Problem statement:
Return the lines below unchanged, starting with the line containing "В последнее время тоже столкнулась с" and going on through the line containing "29.01.2025, 00:43".

Collected data entries:
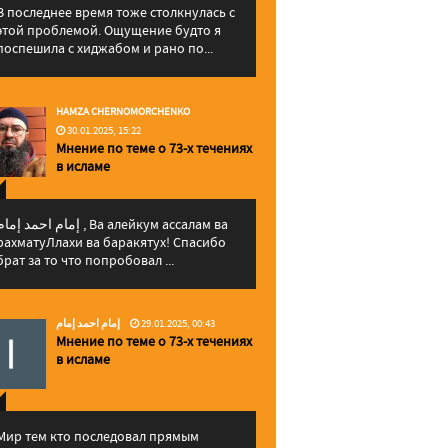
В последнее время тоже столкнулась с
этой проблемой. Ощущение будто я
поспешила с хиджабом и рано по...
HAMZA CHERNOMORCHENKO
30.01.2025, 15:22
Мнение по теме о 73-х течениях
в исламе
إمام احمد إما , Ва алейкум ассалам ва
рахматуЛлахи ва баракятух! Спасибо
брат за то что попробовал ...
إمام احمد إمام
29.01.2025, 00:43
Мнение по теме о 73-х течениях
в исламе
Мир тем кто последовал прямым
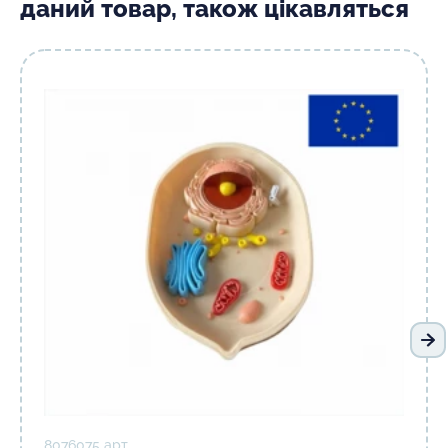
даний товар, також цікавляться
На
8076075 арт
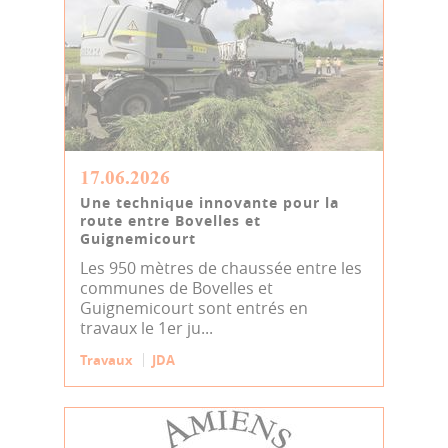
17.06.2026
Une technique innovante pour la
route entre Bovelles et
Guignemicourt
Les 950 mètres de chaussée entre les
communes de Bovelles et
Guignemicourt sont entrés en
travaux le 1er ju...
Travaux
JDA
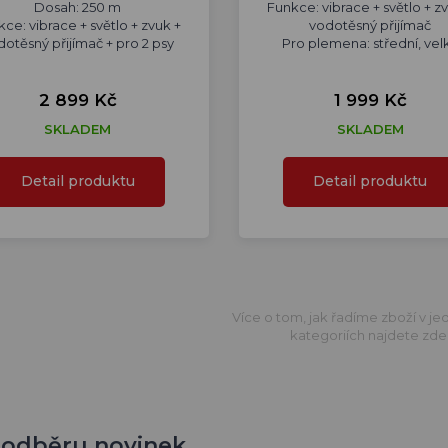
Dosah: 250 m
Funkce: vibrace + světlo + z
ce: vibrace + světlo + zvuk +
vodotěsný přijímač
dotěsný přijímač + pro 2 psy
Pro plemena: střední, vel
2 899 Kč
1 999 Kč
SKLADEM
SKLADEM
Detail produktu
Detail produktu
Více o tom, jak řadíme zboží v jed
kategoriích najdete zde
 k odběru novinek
---
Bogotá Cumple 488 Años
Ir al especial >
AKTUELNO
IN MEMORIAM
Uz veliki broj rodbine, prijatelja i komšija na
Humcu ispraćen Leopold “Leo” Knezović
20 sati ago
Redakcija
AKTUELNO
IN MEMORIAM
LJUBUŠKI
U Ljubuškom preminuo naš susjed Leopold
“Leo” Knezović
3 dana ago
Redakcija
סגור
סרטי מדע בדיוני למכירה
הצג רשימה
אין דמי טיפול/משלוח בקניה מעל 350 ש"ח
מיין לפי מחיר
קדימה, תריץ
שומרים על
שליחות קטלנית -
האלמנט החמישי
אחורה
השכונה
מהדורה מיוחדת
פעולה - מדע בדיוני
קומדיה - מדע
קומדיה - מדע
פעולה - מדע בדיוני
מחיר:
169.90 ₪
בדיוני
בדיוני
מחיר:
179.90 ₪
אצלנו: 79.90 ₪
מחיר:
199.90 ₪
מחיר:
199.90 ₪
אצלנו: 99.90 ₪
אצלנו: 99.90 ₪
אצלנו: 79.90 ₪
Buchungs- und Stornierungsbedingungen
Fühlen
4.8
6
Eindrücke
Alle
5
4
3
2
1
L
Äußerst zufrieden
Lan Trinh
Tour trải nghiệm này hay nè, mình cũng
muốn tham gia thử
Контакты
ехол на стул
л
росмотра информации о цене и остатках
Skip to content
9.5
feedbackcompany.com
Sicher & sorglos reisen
...
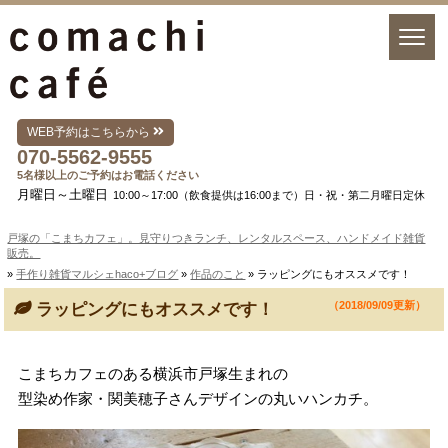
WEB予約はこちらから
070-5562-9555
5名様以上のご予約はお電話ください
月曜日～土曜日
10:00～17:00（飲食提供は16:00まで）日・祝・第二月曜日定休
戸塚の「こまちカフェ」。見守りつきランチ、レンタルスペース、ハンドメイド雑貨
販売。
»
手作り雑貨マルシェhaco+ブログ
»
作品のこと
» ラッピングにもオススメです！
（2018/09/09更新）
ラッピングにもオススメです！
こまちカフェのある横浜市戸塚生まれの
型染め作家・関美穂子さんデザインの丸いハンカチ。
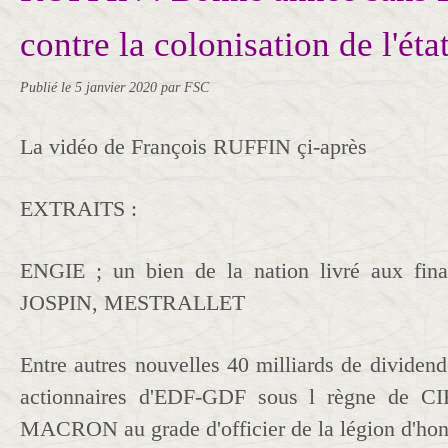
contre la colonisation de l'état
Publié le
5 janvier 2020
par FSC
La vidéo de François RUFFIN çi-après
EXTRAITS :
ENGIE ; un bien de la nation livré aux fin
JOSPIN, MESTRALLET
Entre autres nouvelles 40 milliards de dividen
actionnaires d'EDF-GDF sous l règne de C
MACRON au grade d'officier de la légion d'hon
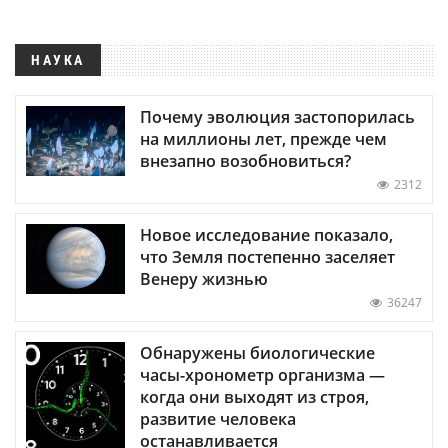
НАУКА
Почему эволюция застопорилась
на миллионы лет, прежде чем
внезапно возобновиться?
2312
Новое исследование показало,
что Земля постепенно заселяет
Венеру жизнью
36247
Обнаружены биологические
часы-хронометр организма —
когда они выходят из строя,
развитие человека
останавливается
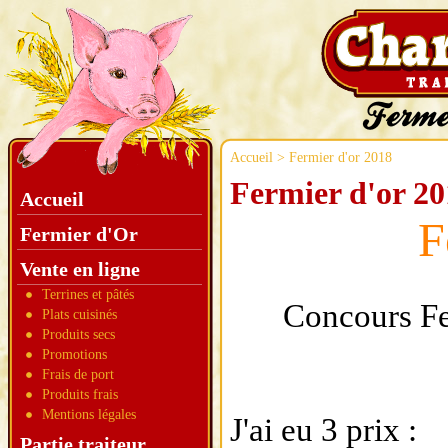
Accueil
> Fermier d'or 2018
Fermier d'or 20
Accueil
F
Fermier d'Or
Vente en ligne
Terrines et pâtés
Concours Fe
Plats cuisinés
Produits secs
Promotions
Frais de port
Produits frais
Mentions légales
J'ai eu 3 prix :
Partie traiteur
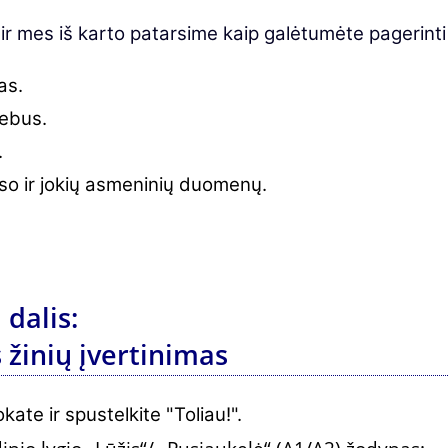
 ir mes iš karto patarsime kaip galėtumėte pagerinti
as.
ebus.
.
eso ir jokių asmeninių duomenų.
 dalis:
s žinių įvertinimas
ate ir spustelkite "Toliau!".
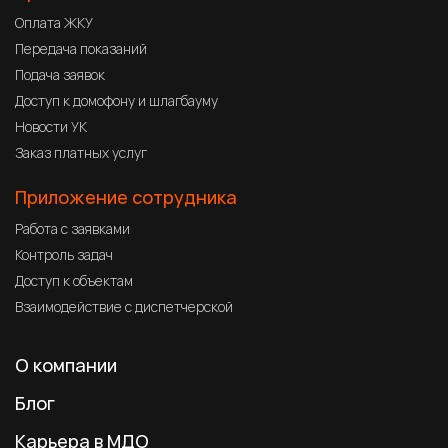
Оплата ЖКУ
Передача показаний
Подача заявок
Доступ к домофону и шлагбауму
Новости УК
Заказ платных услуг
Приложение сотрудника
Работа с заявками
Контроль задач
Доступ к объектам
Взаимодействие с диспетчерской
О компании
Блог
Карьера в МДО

Task output:
В последнее время тоже столкнулась с
этой проблемой. Ощущение будто я
поспешила с хиджабом и рано по...
HAMZA CHERNOMORCHENKO
30.01.2025, 15:22
Мнение по теме о 73-х течениях
в исламе
إمام احمد إما , Ва алейкум ассалам ва
рахматуЛлахи ва баракятух! Спасибо
брат за то что попробовал ...
إمام احمد إمام
29.01.2025, 00:43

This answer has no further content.